13. A method for delivering electrotherapy from a defibrillator comprising the steps of:

receiving patient ECG signals;

determining from the ECG signals the presence of an arrhythmia treatable by the defibrillator; and

estimating from ECG data, if the presence of a treatable arrhythmia is determined, the probability of resuscitation shock success; and

selecting the treatment protocol based upon the estimated probability of resuscitation.

14. The method of claim 13, wherein selecting further comprises selecting either a shock protocol or a CPR protocol.

15. The method of claim 13, wherein estimating further comprises executing an algorithm using a mean magnitude of the first derivative of the ECG data.

16. The method of claim 13, wherein estimating further comprises executing an algorithm using a median magnitude of the first derivative of the ECG data.

17. The method of claim 14, wherein determining further comprises determining whether a shock is advised.

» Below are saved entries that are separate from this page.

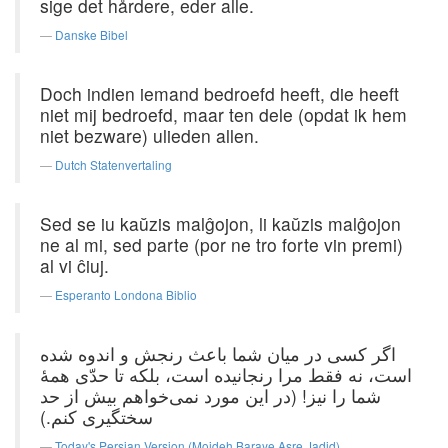
sige det hårdere, eder alle.
Danske Bibel
Doch indien iemand bedroefd heeft, die heeft
niet mij bedroefd, maar ten dele (opdat ik hem
niet bezware) ulieden allen.
Dutch Statenvertaling
Sed se iu kaŭzis malĝojon, li kaŭzis malĝojon
ne al mi, sed parte (por ne tro forte vin premi)
al vi ĉiuj.
Esperanto Londona Biblio
اگر كسی در میان شما باعث رنجش و اندوه شده
است، نه فقط مرا رنجانیده است، بلكه تا حدّی همهٔ
شما را نیز! (در این مورد نمی‌خواهم بیش از حد
سختگیری كنم.)
Today's Persian Version (Mojdeh Baraye Asre Jadid)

18. The method of claim 13, wherein estimating further comprises computing a ROSC score.

19. The method of claim 18, wherein estimating further comprises comparing the ROSC score to a threshold.

20. The method of claim 19, further comprising selecting a threshold.

21. The method of claim 20, wherein selecting a threshold further comprises selecting a sensitivity-dependent threshold.

22. The method of claim 13, wherein the estimating and selecting steps are performed after the step of receiving patient ECG signals is initially performed.